I made brief eye contact with one of them as I let go of my girlfriend’s hand as fast as a bottle of water at airport security.

“Oh,” I said to her, when – as far as we knew – Vilnius’s only out homophobes were at a safe distance. “Yeah…” she said.

There are parts of the world – Uganda, Russia and, most recently, Chechnya –  where both socially and legislatively speaking, things are actually getting worse for queer people. But, the overarching narrative is “it gets better”. Visiting anywhere with less good attitudes towards The Gays than I’m used to feels like a step back in time.

I wonder, in terms of acceptance of, say, two women holding hands, which decade in London is reflected in 2017 Vilnius. The 80s? The 70s? I’ve only been gay in London since 1989. And back then – as far as I know – I wasn’t a particularly dykey baby. 

So began a weekend-long game of political PDA. We walked through the cobbled streets of the old town, admiring baroque churches and wondering if we were allowed to be a couple near them.

Without a strict set of rules, every stranger’s glance is open to interpretation. My interpretation being, “Let’s just not make a scene, OK?”, my girlfriend’s interpretation being, “Stop being paranoid and xenophobic. No one cares.”

In the evening, as we sat in a busy restaurant eating zeppelins (remarkably dense Lithuanian potato dumplings, not airships) we spotted – lo and behold – what we (homophobically?) thought might be another gay couple.

Two men in their twenties stood waiting for a table. They had professionally shaped eyebrows. One of them had earrings. In Nineties terms, they were gay as fuck. At a dumpling joint in Vilnius, at ten at night, who the hell knows? And, more to the point, why the hell should they care? Well, when your relationship has been reduced – via queer invisibility – to a handholding battle, you’re kind of desperate to find another same-sex couple.

“Are they…” I said.

“They must be,” she said.

“Should we…?”

“NO.”

I’m not even too sure what I was asking we “should” do (speak to them?

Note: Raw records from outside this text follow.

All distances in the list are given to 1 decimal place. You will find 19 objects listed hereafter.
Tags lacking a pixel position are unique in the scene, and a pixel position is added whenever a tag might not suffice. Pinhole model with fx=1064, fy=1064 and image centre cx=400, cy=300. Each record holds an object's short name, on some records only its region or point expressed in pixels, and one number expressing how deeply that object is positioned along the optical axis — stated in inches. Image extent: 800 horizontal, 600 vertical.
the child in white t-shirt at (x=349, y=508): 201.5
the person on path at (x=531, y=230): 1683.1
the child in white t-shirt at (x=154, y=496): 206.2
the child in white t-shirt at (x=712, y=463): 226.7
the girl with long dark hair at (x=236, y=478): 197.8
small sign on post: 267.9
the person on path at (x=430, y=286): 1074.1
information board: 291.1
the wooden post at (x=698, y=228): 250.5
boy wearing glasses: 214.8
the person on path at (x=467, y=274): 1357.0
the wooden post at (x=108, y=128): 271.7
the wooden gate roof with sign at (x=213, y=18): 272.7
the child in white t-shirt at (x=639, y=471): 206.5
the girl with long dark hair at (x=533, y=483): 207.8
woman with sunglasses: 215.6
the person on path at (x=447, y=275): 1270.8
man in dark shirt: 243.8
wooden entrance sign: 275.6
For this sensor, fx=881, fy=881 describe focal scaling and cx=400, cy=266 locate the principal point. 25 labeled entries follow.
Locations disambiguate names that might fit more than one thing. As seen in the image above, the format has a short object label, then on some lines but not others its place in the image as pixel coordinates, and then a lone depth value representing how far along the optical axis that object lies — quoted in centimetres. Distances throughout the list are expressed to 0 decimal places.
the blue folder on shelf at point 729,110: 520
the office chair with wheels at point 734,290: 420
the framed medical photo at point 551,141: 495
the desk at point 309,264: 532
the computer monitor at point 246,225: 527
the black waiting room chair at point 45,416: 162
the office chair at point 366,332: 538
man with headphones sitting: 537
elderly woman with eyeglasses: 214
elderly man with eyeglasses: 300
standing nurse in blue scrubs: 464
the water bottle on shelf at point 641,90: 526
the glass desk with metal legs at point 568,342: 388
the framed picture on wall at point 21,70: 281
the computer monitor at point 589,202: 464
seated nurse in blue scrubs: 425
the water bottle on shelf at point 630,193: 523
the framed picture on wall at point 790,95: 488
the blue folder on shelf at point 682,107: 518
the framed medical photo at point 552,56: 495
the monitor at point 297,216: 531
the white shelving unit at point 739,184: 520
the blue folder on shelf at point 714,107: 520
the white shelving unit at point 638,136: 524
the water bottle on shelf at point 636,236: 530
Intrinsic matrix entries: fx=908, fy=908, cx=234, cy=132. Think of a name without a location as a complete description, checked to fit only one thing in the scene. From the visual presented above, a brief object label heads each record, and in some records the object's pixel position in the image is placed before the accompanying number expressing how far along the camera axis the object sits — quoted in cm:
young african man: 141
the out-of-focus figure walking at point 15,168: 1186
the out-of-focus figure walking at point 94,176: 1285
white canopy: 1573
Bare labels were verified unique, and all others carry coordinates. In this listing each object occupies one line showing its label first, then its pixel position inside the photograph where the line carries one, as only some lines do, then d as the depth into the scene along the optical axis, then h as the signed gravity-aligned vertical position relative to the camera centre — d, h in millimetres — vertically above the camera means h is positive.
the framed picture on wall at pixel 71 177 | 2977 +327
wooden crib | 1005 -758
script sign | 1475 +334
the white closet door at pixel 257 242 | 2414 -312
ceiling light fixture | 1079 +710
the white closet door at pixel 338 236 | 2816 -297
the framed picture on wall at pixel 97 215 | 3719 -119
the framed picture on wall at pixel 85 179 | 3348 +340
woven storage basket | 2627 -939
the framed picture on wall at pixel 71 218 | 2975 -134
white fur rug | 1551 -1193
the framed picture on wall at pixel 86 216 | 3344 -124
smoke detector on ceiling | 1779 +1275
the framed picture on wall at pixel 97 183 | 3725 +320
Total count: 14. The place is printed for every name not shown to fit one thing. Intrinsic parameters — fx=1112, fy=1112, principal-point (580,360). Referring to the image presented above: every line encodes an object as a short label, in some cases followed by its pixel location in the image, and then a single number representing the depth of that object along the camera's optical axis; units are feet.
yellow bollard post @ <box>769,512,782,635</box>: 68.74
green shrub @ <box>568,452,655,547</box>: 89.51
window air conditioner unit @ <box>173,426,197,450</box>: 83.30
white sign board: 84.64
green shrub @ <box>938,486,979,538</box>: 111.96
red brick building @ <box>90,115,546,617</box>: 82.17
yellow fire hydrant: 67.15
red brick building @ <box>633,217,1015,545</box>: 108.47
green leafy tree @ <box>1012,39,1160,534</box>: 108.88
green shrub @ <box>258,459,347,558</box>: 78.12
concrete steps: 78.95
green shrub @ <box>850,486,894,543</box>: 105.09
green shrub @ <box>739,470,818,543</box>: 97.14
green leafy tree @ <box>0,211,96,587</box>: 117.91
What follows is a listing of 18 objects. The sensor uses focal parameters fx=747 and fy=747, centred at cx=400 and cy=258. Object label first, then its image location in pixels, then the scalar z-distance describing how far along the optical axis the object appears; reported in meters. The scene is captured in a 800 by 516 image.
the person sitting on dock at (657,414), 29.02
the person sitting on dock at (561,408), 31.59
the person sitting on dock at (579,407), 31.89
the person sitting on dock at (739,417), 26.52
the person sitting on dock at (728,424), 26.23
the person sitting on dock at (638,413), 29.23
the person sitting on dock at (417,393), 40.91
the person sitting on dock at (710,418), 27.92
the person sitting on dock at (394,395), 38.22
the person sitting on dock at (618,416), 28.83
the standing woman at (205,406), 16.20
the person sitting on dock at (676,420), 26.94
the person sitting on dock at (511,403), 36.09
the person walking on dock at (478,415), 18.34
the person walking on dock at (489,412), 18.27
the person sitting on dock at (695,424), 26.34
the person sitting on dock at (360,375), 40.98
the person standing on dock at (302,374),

Buy them drinks? Demand a gay tour of Vilnius?), or why I was shut down without finishing my sentence. Whatever we should or shouldn’t have done, we didn’t.

But back to Soho Club. The car stops and we leave behind our bewildered and slightly too amused Uber driver. Tentatively, as if approaching an ancient Egyptian tomb by lamplight, we walk down the stairs past the muscle man panels.

The complete silence – not even interrupted by passing traffic – doesn’t exactly say “buzzing” or… “Soho”. Inevitably, almost, the bar is closed. In fact, it’s arguably the most closed bar I’ve ever seen. We’ve turned up, ready to party with Lithuania’s finest gays, at a giant lead box. What’s more, we look around us and realise we’ve strayed into Murder Town.

On our way to the nearest bus stop, we pass a life-size fiberglass cow devoid of any explanation, and a lit-up poster that looks startlingly like an ad for dead babies. The streets get wider and desolate-er until we’re at a petrol station, holding hands out of pure fear. On my part at least. If this is Vilnius’s gay scene, I’d like to give it some kudos at least for quite strongly resembling a David Lynch film.

Having somehow not been sawn into pieces and turned into outsider art, we find ourselves back at Vilnius airport the next day. While idly internetting on her phone, my girlfriend notices our Airbnb host has reviewed us as guests.

“Leonore and her friend are very friendly people!” she wrote.

In all fairness, I have shared beds in Airbnbs with friends. And whether or not someone is tiptoeing around my sexuality like a puddle of something that may or may not be wee, it’s always nice to be considered friendly. And to have “friends”.